Remember how I ranted a couple weeks ago about how I thought I was losing money by working?
I now have an actual number. After a great deal of lying to myself about just how much less I could actually spend if I would only apply myself careful consideration, I have determined that I am losing roughly $511 a month by working.
Give or take $500.
It’s no wonder I’m suddenly on a rampage about simplifying and blah blah blah. Our lives took an exponential curve on the Complication-o-Meter when I went back to work. And while I didn’t have a line-by-line accounting for it, I knew that the bottom line wasn’t looking good.
Still, I was a bit surprised when I took my income, and all the stuff that would change without it (like train tickets, daycare, and so forth), subtracted the former from the latter and came up negative. It was almost $1,200 negative at first. I had to do a lot of “naaaaaaw, this one doesn’t count!” and “well, but I’m sure I wouldn’t change that particular thing THAT much!” before I wrestled it down to a mere <$511>.
I had hoped there would be more in the ‘fluff’ department than there is. I had hoped for, I don’t know, “we spent $6,028 on eating out!” or “did we really spend $650 on pillows?”
But it just wasn’t there. There was a slightly higher grocery bill, $570 a month compared to a norm of around $500, and a lot more pizza nights…but the number one offender is the one thing I can’t really get around while working: daycare.
The daycare is eating up 65% of my gross salary. Gross, not net. Throw in 28% going to taxes, and I’m left with 7%. Buy a couple trains tickets and a tank of gas, and I’m flat broke. And just to make sure I felt fully sick to my stomach, I got a rate increase notice last week. Instead of going down by almost $200 a week in August, it’ll be going down by a total of $67.
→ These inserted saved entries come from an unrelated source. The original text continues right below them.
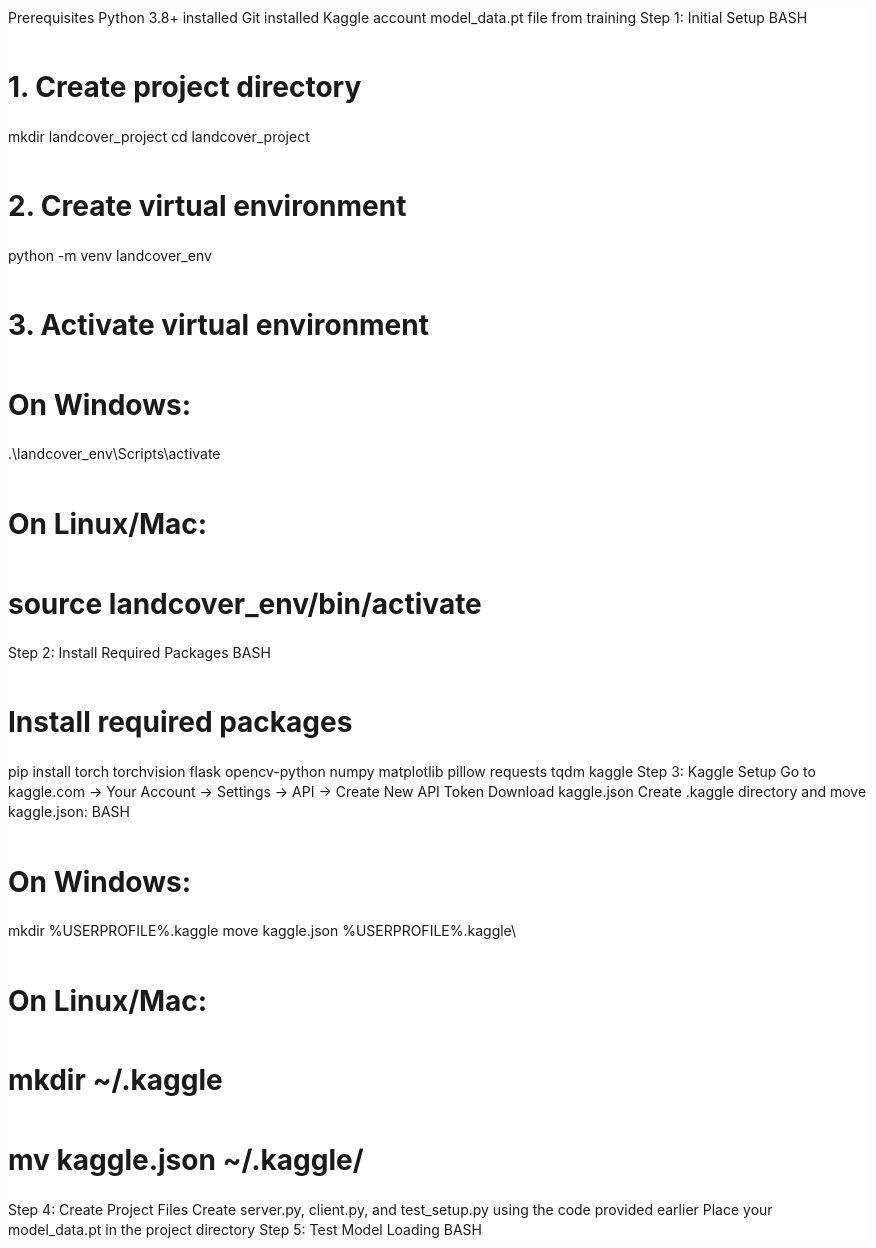 Prerequisites
Python 3.8+ installed
Git installed
Kaggle account
model_data.pt file from training
Step 1: Initial Setup
BASH

# 1. Create project directory
mkdir landcover_project
cd landcover_project

# 2. Create virtual environment
python -m venv landcover_env

# 3. Activate virtual environment
# On Windows:
.\landcover_env\Scripts\activate
# On Linux/Mac:
# source landcover_env/bin/activate
Step 2: Install Required Packages
BASH

# Install required packages
pip install torch torchvision flask opencv-python numpy matplotlib pillow requests tqdm kaggle
Step 3: Kaggle Setup
Go to kaggle.com → Your Account → Settings → API → Create New API Token
Download kaggle.json
Create .kaggle directory and move kaggle.json:
BASH

# On Windows:
mkdir %USERPROFILE%\.kaggle
move kaggle.json %USERPROFILE%\.kaggle\

# On Linux/Mac:
# mkdir ~/.kaggle
# mv kaggle.json ~/.kaggle/
Step 4: Create Project Files
Create server.py, client.py, and test_setup.py using the code provided earlier
Place your model_data.pt in the project directory
Step 5: Test Model Loading
BASH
That hurt. That hurt a lot. I know all about rising costs blah blah blah, but can I just point out that your parents are not likely to have gotten a 20% pay raise lately? Which is the amount that Center #1 just raised its rates? And as I went past the office at Center #2 today, I overheard the director and her assistant discussing the ‘coming rate increases’.
(Jesus-Mary-an’-Joseph, for you non-fallen-away-Catholic-types.) (But you hafta say it like this: JAY-sus, Mah-ree and Joe-siff.)
I’m not sure yet what I’m going to do. I’m really not. From a cold hard numbers perspective, it just isn’t working and I should bow out ASAP.
I can’t even claim that I love my job and can’t imagine life without it. I half love it, and half hate it. Which works out to an overall ‘eh’. Given that one of the joys is getting the paycheck…and the paycheck is promptly slashed to ribbons before I even get it into the bank…
I won’t be able to put anything into the 401k; I’m not due a raise for a long, long time (and even when it comes around, it won’t be for much); the $300 bill for fall registration fees is coming up soon…ick.
Well, I have a couple things I can explore. There is some fluff in there; and given that I’ve gone to a 75% telecommute schedule, everything from the commute to dress socks should cost me less. And I’ve contemplated bringing Eldest and Danger Mouse home from daycare – they’re only there a few hours in the afternoon as it is, I don’t see why they couldn’t just come home after school. They’re old enough not to need constant supervision; or at least to understand the phrase, “If you don’t stop pestering me while I’m trying to finish this, I will end you…”
Still. Feh. And, thanks to the @*^@&ing diet, there is no chocolate currently in this house. Except the cocoa powder. Which I suppose I could work into a batch of brownies or something, which means I’ll have dirty dishes to clean up…argh, will the torment never end?!?!